Le comte et le médecin sortirent ensemble. Ce dernier insista sur la nécessité de cacher à la malade le mort de son amie: la moindre émotion pouvoit la replonger dans l'état affreux dont elle sortoit. Le comte en frémit, et passa tout de suite chez le chambellan pour se concerter avec lui là-dessus.

Un long sommeil, dont il sortoit à peine, l'avoit un peu rassuré sur sa crainte de mourir, et la nouvelle de la résurrection de sa fille acheva de le consoler tout-à-fait, d'autant plus qu'il espéroit bien qu'elle seroit héritière de la chanoinesse. Le comte, qui redoutoit quelque imprudence de sa part, et qui n'étoit pas fâché de se débarrasser d'un homme dont le caractère égoïste et froid le révoltoit à chaque instant, lui persuada facilement que l'étiquette exigeoit qu'il accompagnât le corps de la baronne qu'on alloit transporter à Rindaw, [230] et qu'il lui rendît les derniers devoirs.

Cette triste cérémonie n'étoit pas fort de son goût; mais le comte voulant absolument le décider à partir, lui dit que le testament de la baronne étant sans doute en sa faveur, il convenoit qu'il allât s'en assurer, veiller à ses intérêts et prendre possession de cette terre . . . Cette raison lui parut si forte qu'il ne balança plus, et demanda seulement à voir, avant son départ, madame le comtesse de Walstein, car il n'appeloit plus sa fille autrement.
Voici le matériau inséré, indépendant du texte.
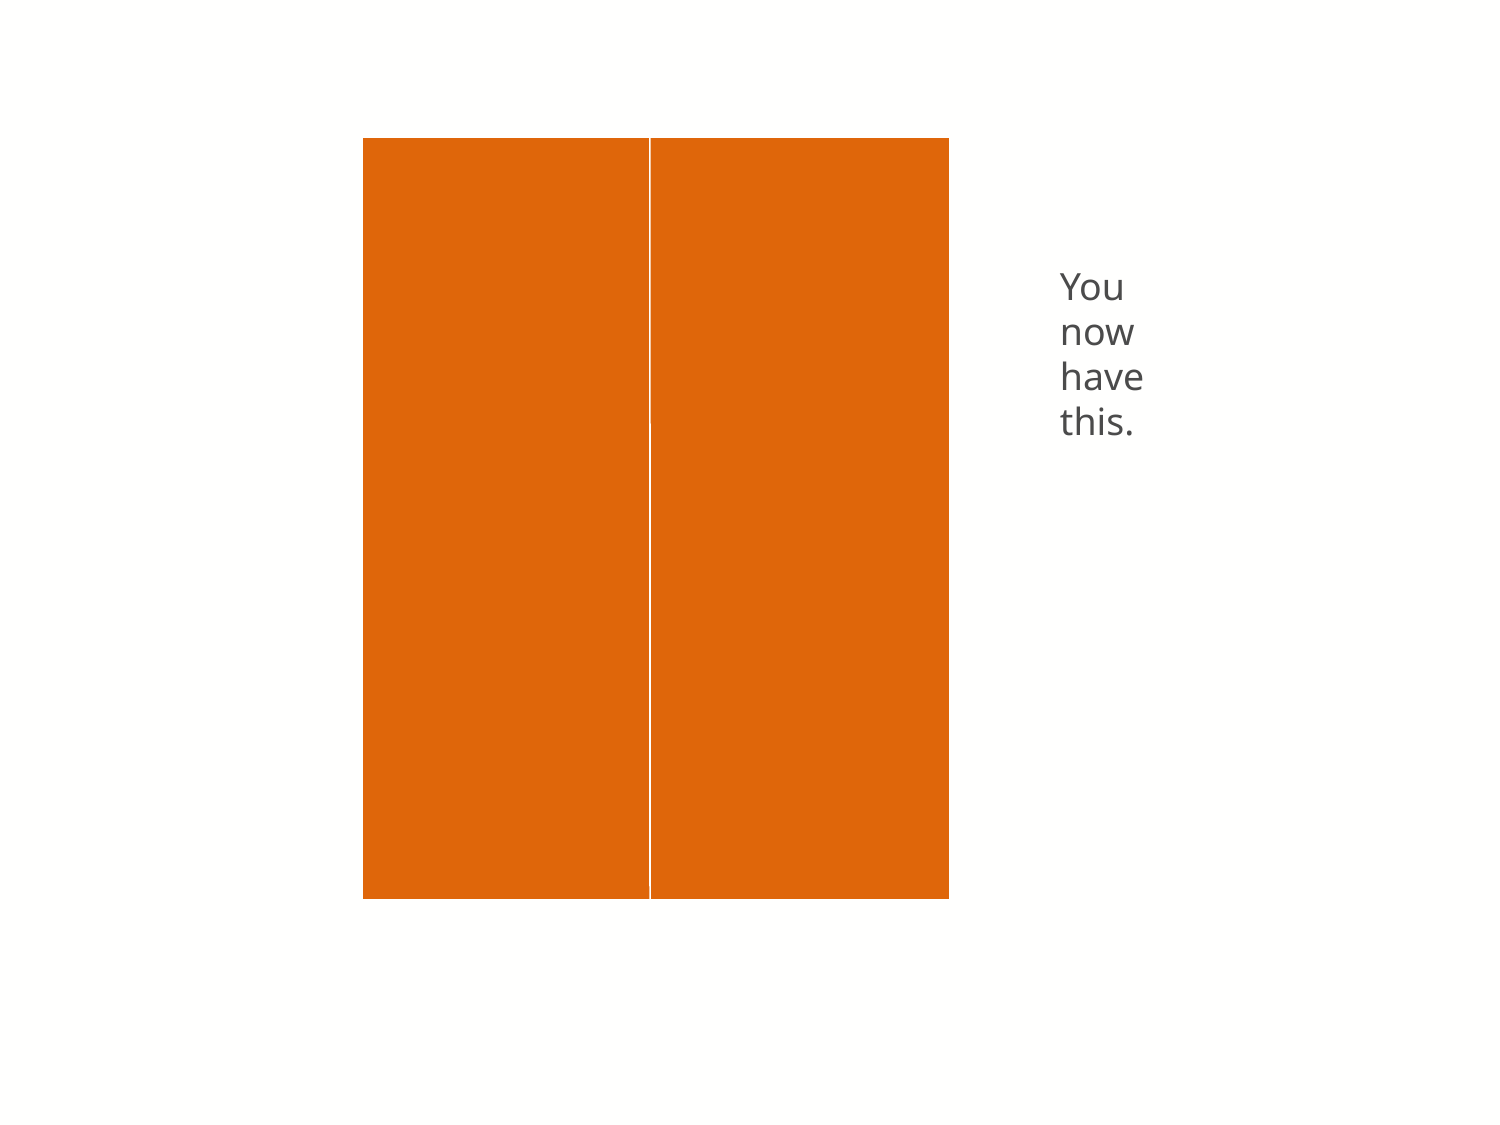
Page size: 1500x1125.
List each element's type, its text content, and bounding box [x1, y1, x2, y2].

text_box [362, 137, 950, 900]
text_box You now have this. [1045, 255, 1187, 451]
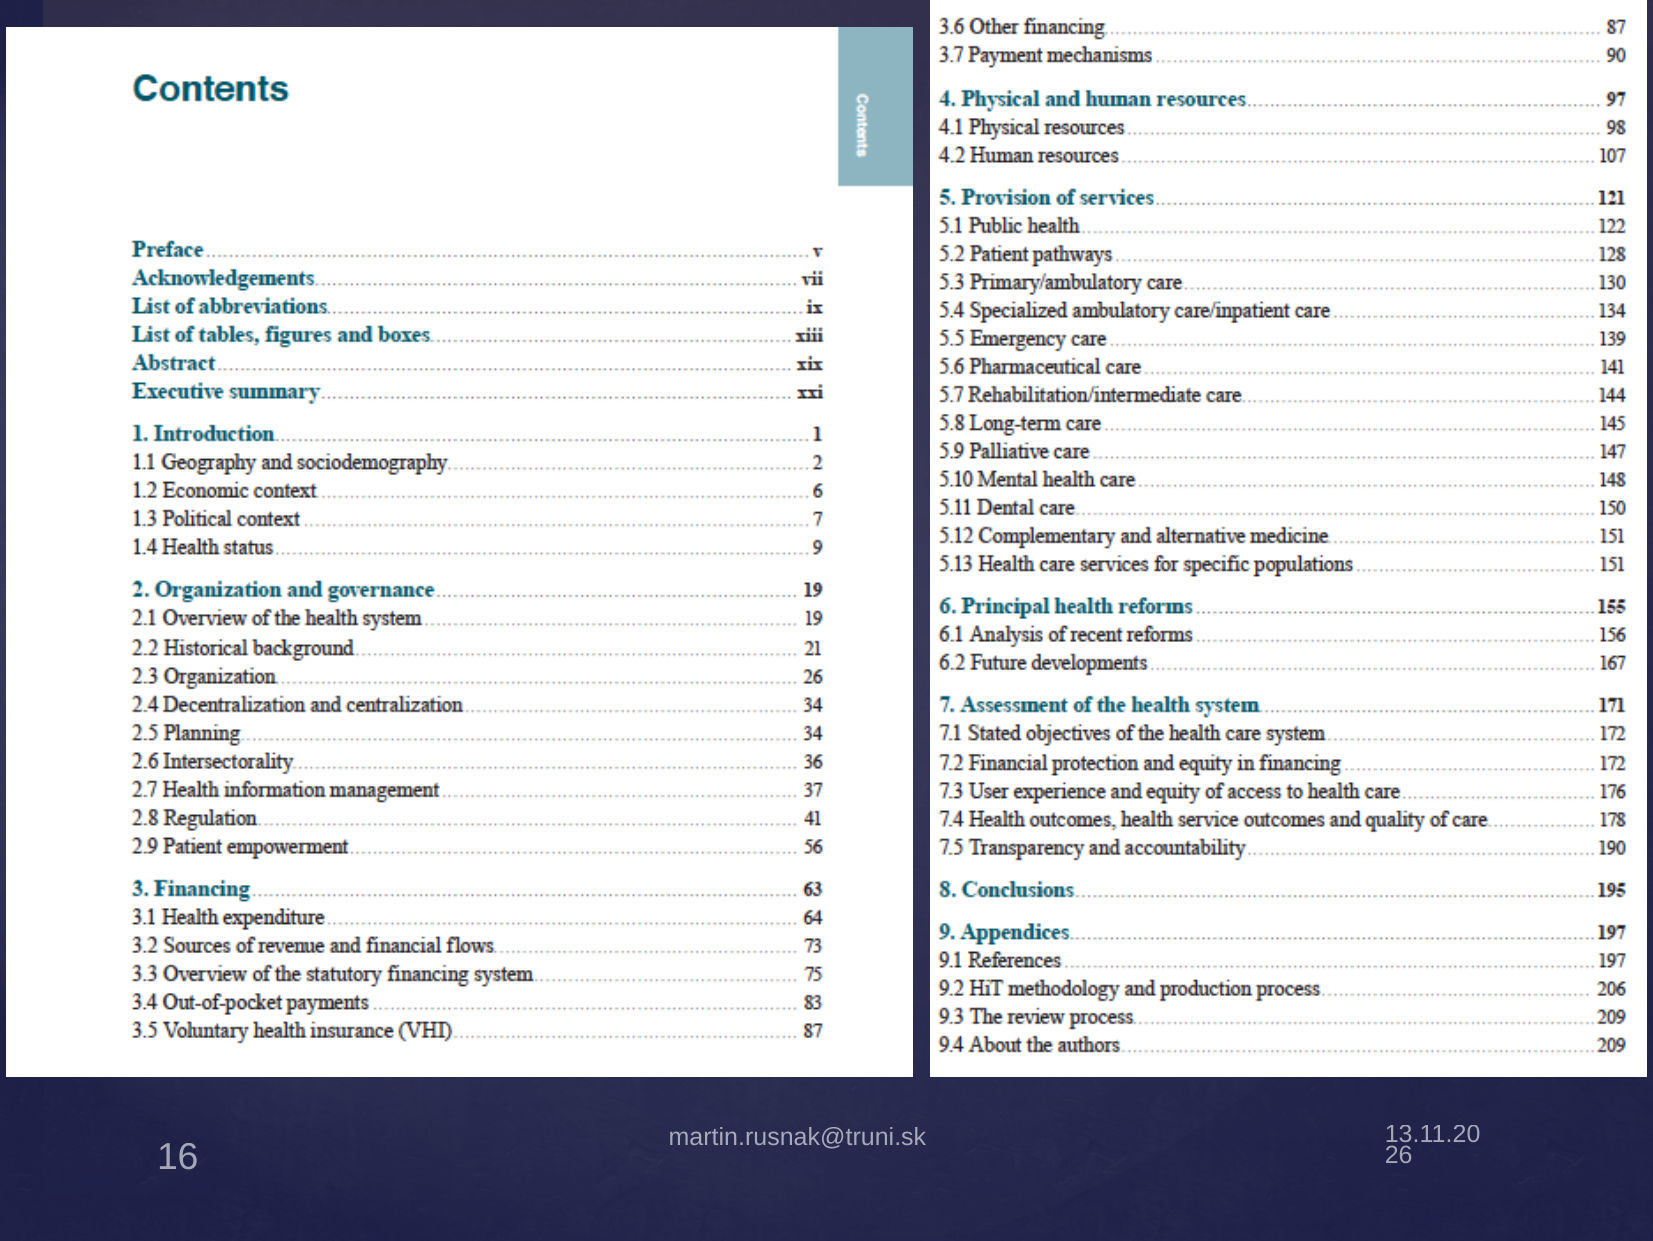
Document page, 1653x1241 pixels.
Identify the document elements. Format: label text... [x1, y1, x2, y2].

footer martin.rusnak@truni.sk [652, 1116, 992, 1183]
picture [929, 0, 1647, 1078]
slide_number 16 [140, 1122, 276, 1180]
picture [6, 27, 913, 1078]
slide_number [1368, 1113, 1502, 1180]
Le comte, au contraire, affectoit de ne la nommer jamais que Caroline. Ils convinrent ensemble qu'on lui diroit que le chambellan alloit à Rindaw apprendre à la baronne l'heureuse nouvelle de sa convalescence, et que de là il lui seroit aisé dans ses lettres de la préparer peu à peu à ce triste événement.

Son père fut donc introduit auprès [231] d'elle. Il lui témoigna à sa manière et son plaisir de la voir en aussi bon état, et celui de la laisser avec son époux, dont elle ne pouvoit trop reconnoître les soins. Il entra là-dessus dans des détails qu'elle ignoroit encore; et orsqu il lui dit que depuis plusieurs nuits le comte ne s'étoit pas déshabillé, et n'avoit point quitté sa chambre, elle versa des larmes de reconnoissance, et, se tournant de son côté d'un air touchant det confus: O M. le comte! lui dit-elle, quelle bonté! quelle générosité! qu'auriez-vous donc fait pour une femme . . . elle s'arrêta, n'osant articuler: Que vous aimeriez? Le comte l'interpréta différemment, et crut que c'étoit qui vous aimeroit.